Shoulder flexion MMT, or manual muscle testing, is a fundamental clinical skill used to evaluate the strength and integrity of the anterior shoulder chain. This specific assessment targets the primary movers responsible for lifting the arm forward, including the anterior deltoid, coracobrachialis, and the clavicular head of the pectoralis major. A thorough understanding of this test is essential for physiotherapists, athletic trainers, and sports medicine professionals to accurately diagnose impairments and track rehabilitation progress.
Understanding the Anatomy of Shoulder Flexion
The kinetic chain of shoulder flexion involves a complex interplay of muscles that work synergistically to produce smooth, powerful movement. The primary agonists are the anterior deltoid and the coracobrachialis, which initiate the first 15 to 30 degrees of motion. As flexion continues, the clavicular head of the pectoralis major becomes increasingly active, contributing to forceful elevation of the arm. Secondary stabilizers, such as the deltoid medially and the rotator cuff tendons, control the movement and prevent excessive translation of the humeral head within the glenoid fossa.
Step-by-Step Guide to Performing MMT
Performing shoulder flexion MMT requires precise positioning to isolate the target musculature and eliminate the influence of gravity. The patient should be positioned supine on a treatment table to negate the effects of gravity for a grade 0 to 3 assessment. The clinician stands at the side of the table, stabilizing the patient's scapula with one hand while placing the other hand on the distal humerus to guide the movement. The arm is brought forward through the sagittal plane, and the clinician applies manual resistance just distal to the elbow.
Grading the Strength Finding
The Oxford Scale is the standard framework for grading muscle strength during manual testing. A grade of 5/5 indicates normal strength against full resistance, while a 4/5 signifies good strength with moderate resistance. A grade of 3/5 denotes the ability to complete the full range of motion against gravity, but not against added resistance. Lower grades, such as 2/5 or 1/5, indicate poor strength where the patient may only achieve movement with gravity minimized or through mere muscle contraction.

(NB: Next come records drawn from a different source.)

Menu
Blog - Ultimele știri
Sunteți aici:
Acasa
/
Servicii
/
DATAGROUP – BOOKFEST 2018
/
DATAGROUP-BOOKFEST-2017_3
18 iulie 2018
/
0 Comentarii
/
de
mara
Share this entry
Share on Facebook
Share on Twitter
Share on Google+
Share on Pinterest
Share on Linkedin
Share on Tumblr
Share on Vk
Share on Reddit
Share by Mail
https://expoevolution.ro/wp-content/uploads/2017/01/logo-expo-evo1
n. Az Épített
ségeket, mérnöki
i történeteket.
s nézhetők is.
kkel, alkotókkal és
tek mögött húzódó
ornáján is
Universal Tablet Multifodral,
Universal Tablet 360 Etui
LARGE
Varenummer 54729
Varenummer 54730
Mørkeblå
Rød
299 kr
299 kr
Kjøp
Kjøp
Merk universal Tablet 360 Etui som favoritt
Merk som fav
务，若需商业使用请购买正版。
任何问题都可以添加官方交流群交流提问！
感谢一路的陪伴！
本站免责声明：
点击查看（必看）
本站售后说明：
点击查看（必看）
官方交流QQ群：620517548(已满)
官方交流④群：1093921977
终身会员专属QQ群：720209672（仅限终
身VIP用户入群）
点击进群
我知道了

Differential Diagnosis and Common Weakness Patterns
Isolated weakness in shoulder flexion is rarely coincidental and often points to specific neuromuscular or musculoskeletal pathologies. A weak anterior deltoid might suggest axillary nerve injury, commonly seen in shoulder dislocations or injections. Alternatively, pectoralis major weakness, particularly in the clavicular head, can indicate strain or disruption near the coracoid origin. Central nervous system lesions, such as those occurring after a stroke, may present with a characteristic flexion synergy or, conversely, an inability to initiate the movement due to impaired motor planning.